Throw in visits to Chinatown, Brooklyn, Chelsea, NoHo and SoHo (north of Houston / south of Houston), and The Lion King on Broadway, and the cubana-americana and ameriana-cubana felt as if they got a good bang for their buck.
 
This Green Acres mom was thrilled to be away from the cows and stinkbugs for a few days. But, she was even more thrilled to return to the peace and quiet the land offers. Nope, no sirens on an hourly basis and open spaces here at The Farm, thank goodness!
 

NEW YORK, NEW YORK (9/24-28, 2015) - Ground Zero

One cannot dismiss the soulful impact of the museum and memorial at Ground Zero. The recollection of the morning of September 11, 2001, parallels that of the disbelief those of us who recall President Kennedy's assassination felt - an instantaneous understanding that we were witness to a moment in history that would forever change our country.

I heard the news of the Twin Towers when I left a Grammar Techniques class I had just taught at our local community college. As I walked into the lobby of our main building, I heard the receptionist at the welcome desk telling students that our country was under attack. It was the day before my birthday, and any anticipatory happiness I felt for the following day dissolved on the spot.

As Laida and I approached the area on Saturday, I was amazed to see the new World Trade Center structure.

 
The light of the afternoon shadowed a cross on the side of the building.  I'm assuming that shadow is planned, but I don't know that for sure. The little dots ascending the building are lights that twinkle in the darkness and can be seen from a fair distance.

The fountain outside the memorial museum conjures the same feeling as the Vietnam Memorial in Washington. Simultaneously beautiful and somber, the area pays sweet tribute to those who perished there on 9/11.



Flowers decorated the names of people who perished. I remembered a young woman from the Marietta / Parkersburg area died in the Twin Towers' collapse, but I couldn't recall her name. Ironically, hers was the first picture I saw in area inside where each person who perished is honored. Her name was Mary Lou Hague. (I took a picture of her story photo at the memorial, but I later learned no photos were allowed, so I will not post it here.)
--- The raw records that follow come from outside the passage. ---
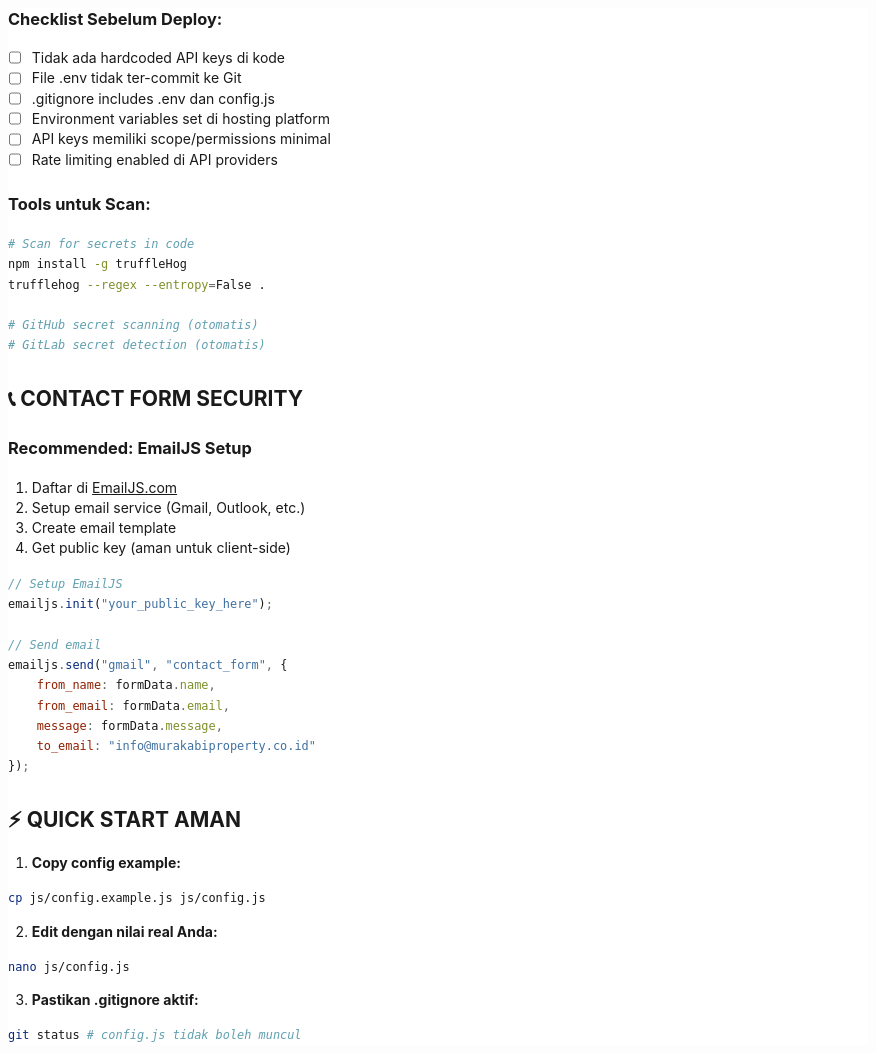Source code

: ### Checklist Sebelum Deploy:
- [ ] Tidak ada hardcoded API keys di kode
- [ ] File .env tidak ter-commit ke Git
- [ ] .gitignore includes .env dan config.js
- [ ] Environment variables set di hosting platform
- [ ] API keys memiliki scope/permissions minimal
- [ ] Rate limiting enabled di API providers

### Tools untuk Scan:
```bash
# Scan for secrets in code
npm install -g truffleHog
trufflehog --regex --entropy=False .

# GitHub secret scanning (otomatis)
# GitLab secret detection (otomatis)
```

## 📞 **CONTACT FORM SECURITY**

### Recommended: EmailJS Setup
1. Daftar di [EmailJS.com](https://emailjs.com)
2. Setup email service (Gmail, Outlook, etc.)
3. Create email template
4. Get public key (aman untuk client-side)

```javascript
// Setup EmailJS
emailjs.init("your_public_key_here");

// Send email
emailjs.send("gmail", "contact_form", {
    from_name: formData.name,
    from_email: formData.email,
    message: formData.message,
    to_email: "info@murakabiproperty.co.id"
});
```

## ⚡ **QUICK START AMAN**

1. **Copy config example:**
```bash
cp js/config.example.js js/config.js
```

2. **Edit dengan nilai real Anda:**
```bash
nano js/config.js
```

3. **Pastikan .gitignore aktif:**
```bash
git status # config.js tidak boleh muncul
```
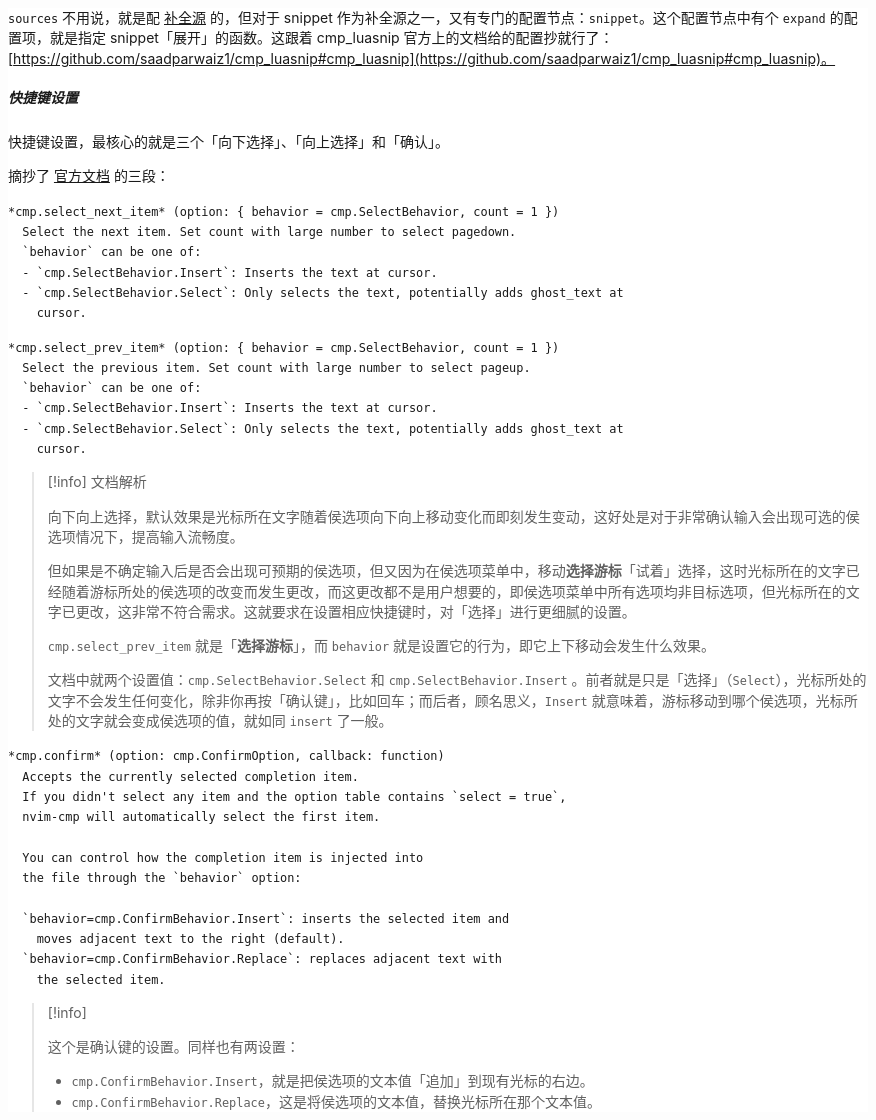 `sources` 不用说，就是配 [补全源](#补全源) 的，但对于 snippet 作为补全源之一，又有专门的配置节点：`snippet`。这个配置节点中有个 `expand` 的配置项，就是指定 snippet「展开」的函数。这跟着 cmp_luasnip 官方上的文档给的配置抄就行了：[https://github.com/saadparwaiz1/cmp_luasnip#cmp_luasnip](https://github.com/saadparwaiz1/cmp_luasnip#cmp_luasnip)。

##### 快捷键设置

快捷键设置，最核心的就是三个「向下选择」、「向上选择」和「确认」。

摘抄了 [官方文档](https://github.com/hrsh7th/nvim-cmp/blob/main/doc/cmp.txt) 的三段：

```txt
*cmp.select_next_item* (option: { behavior = cmp.SelectBehavior, count = 1 })
  Select the next item. Set count with large number to select pagedown.
  `behavior` can be one of:
  - `cmp.SelectBehavior.Insert`: Inserts the text at cursor.
  - `cmp.SelectBehavior.Select`: Only selects the text, potentially adds ghost_text at
    cursor.
```

```txt
*cmp.select_prev_item* (option: { behavior = cmp.SelectBehavior, count = 1 })
  Select the previous item. Set count with large number to select pageup.
  `behavior` can be one of:
  - `cmp.SelectBehavior.Insert`: Inserts the text at cursor.
  - `cmp.SelectBehavior.Select`: Only selects the text, potentially adds ghost_text at
    cursor.
```

> [!info] 文档解析
> 
> 向下向上选择，默认效果是光标所在文字随着侯选项向下向上移动变化而即刻发生变动，这好处是对于非常确认输入会出现可选的侯选项情况下，提高输入流畅度。
> 
> 但如果是不确定输入后是否会出现可预期的侯选项，但又因为在侯选项菜单中，移动**选择游标**「试着」选择，这时光标所在的文字已经随着游标所处的侯选项的改变而发生更改，而这更改都不是用户想要的，即侯选项菜单中所有选项均非目标选项，但光标所在的文字已更改，这非常不符合需求。这就要求在设置相应快捷键时，对「选择」进行更细腻的设置。
> 
> `cmp.select_prev_item` 就是「**选择游标**」，而 `behavior` 就是设置它的行为，即它上下移动会发生什么效果。
> 
> 文档中就两个设置值：`cmp.SelectBehavior.Select` 和 `cmp.SelectBehavior.Insert` 。前者就是只是「选择」（`Select`），光标所处的文字不会发生任何变化，除非你再按「确认键」，比如回车；而后者，顾名思义，`Insert` 就意味着，游标移动到哪个侯选项，光标所处的文字就会变成侯选项的值，就如同 `insert` 了一般。

```txt
*cmp.confirm* (option: cmp.ConfirmOption, callback: function)
  Accepts the currently selected completion item.
  If you didn't select any item and the option table contains `select = true`,
  nvim-cmp will automatically select the first item.

  You can control how the completion item is injected into
  the file through the `behavior` option:

  `behavior=cmp.ConfirmBehavior.Insert`: inserts the selected item and
    moves adjacent text to the right (default).
  `behavior=cmp.ConfirmBehavior.Replace`: replaces adjacent text with
    the selected item. 
```

> [!info] 
> 
> 这个是确认键的设置。同样也有两设置：
> 
> * `cmp.ConfirmBehavior.Insert`，就是把侯选项的文本值「追加」到现有光标的右边。
> * `cmp.ConfirmBehavior.Replace`，这是将侯选项的文本值，替换光标所在那个文本值。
There are numerous twisted metal pieces throughout the museum that resemble huge metal sculptures. Had I not heard the constant repetition of the names of those who died in the background, I could have envisioned these displays as the work of an artist of reknown.

Relics of that day - a letter from a man to his sons and wife, the twisted remains of fire engines that responded, driver's licenses, shoes, etc.- remind visitors of the many whose lives ended that day.

It's impossible not to feel the sacredness of this burial ground, along with the resilience of the people of New York and their ability to move forward.